Irmã Margarida sabia que o desejo da outra mulher em ficar junto dela não era inocente, mas o seu bom coração não lhe permitia deixá-la para trás. Vamos, disse. Irmã Alice passou o braço por cima dos ombros de irmã Margarida, e a rapariga carregou-a. Dias depois, confessou-me que sentira a mão da mulher mais velha a tocar-lhe levemente no peito, mas, como não sabia se era um gesto intencional ou fortuito, não a afastou. As duas foram caminhando, agora mais lentamente, observando a loucura geral que se apoderara dos habitantes de Lisboa. Havia quem puxasse corpos pelos pés, arrastando-os pela praça, sem se perceber qual o destino que lhes iriam dar. Havia mulheres coxas, que gritavam de dor ao andar, usando traves cheias de pregos como bengalas. Havia homens deitados no chão, a sangrarem e a gritarem, que pareciam loucos, fazendo gestos rápidos, como se estivessem a afastar as moscas no ar, mas que só combatiam as terríveis visões que lhes povoavam a mente. Havia crianças, sem pernas ou sem braços, e até sem cabeça.

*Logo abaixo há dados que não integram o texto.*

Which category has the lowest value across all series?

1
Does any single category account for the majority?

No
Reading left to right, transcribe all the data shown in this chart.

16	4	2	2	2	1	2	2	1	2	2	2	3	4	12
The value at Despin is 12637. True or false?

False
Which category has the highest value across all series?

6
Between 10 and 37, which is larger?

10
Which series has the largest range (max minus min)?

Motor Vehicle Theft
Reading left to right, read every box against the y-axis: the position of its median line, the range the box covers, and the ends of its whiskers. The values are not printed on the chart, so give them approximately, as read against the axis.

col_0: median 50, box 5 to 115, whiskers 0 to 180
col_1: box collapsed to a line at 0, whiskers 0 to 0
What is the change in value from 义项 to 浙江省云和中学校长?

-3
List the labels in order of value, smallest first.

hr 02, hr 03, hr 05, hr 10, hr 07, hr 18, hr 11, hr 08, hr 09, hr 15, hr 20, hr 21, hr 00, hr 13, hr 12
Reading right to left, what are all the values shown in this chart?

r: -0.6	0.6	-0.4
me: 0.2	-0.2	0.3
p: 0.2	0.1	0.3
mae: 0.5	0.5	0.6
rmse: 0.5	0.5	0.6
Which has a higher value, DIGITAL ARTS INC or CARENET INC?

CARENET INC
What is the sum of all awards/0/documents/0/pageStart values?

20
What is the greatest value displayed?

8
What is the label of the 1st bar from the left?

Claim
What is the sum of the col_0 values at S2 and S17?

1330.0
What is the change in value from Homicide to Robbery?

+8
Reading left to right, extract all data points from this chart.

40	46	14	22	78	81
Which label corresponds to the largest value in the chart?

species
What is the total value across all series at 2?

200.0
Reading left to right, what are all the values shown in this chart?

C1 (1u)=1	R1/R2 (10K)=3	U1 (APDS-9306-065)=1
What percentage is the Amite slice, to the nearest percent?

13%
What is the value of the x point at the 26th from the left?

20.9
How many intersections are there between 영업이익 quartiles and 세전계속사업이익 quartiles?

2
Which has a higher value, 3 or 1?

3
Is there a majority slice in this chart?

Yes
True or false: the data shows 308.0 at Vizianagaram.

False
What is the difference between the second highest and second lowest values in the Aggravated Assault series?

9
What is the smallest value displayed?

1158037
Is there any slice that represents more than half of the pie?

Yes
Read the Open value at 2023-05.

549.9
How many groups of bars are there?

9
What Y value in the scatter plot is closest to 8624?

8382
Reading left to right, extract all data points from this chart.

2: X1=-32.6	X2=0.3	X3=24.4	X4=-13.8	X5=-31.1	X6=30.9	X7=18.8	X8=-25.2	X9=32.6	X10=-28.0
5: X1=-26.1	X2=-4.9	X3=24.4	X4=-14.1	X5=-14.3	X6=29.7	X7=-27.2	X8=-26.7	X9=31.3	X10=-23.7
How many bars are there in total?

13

Muitos estavam agrupados e rezavam, pedindo perdão pelos seus pecados. As pessoas não sabiam o que fazer a seguir, e não havia médicos, nem ninguém para minorar as dores. Meu Deus, murmurou irmã Margarida, aterrorizada. Num olhes, criança, ordenou-lhe a mulher mais velha. Bamos, bamos. Temos de nos afastar, para que os guardas num nos encontrem. Foram atravessando aquela miséria até que chegaram a meio da praça e viram o profetista, sentado no chão, junto a um grupo de pessoas, como se fizesse parte dele. Pareciam ser duas famílias amigas, com homens, mulheres e crianças, e alguns lamentavam-se, mas outros recordavam a sorte que tinham tido, e as coisas que tinham conseguido tirar de casa a tempo. Ao lado, estavam pousados alguns baús de madeira, em cima dos quais se viam peças de roupa soltas. Irmã Margarida compreendeu de imediato qual era a ideia do profetista, e segundos mais tarde viu-o, pelo canto do olho, a roubar um casaco. Ninguém reparou, e o profetista levantou-se, veloz, e afastou-se cerca de vinte metros, escondendo-se no meio de quem passava». In Domingos Amaral, Quando Lisboa Tremeu, Lisboa, 1755, O Dia de Todos os Santos vai mudar a vida de 5 pessoas para sempre, Casa das Letras, Oficina do Livro, 2010, ISBN 978-972-461-986-6.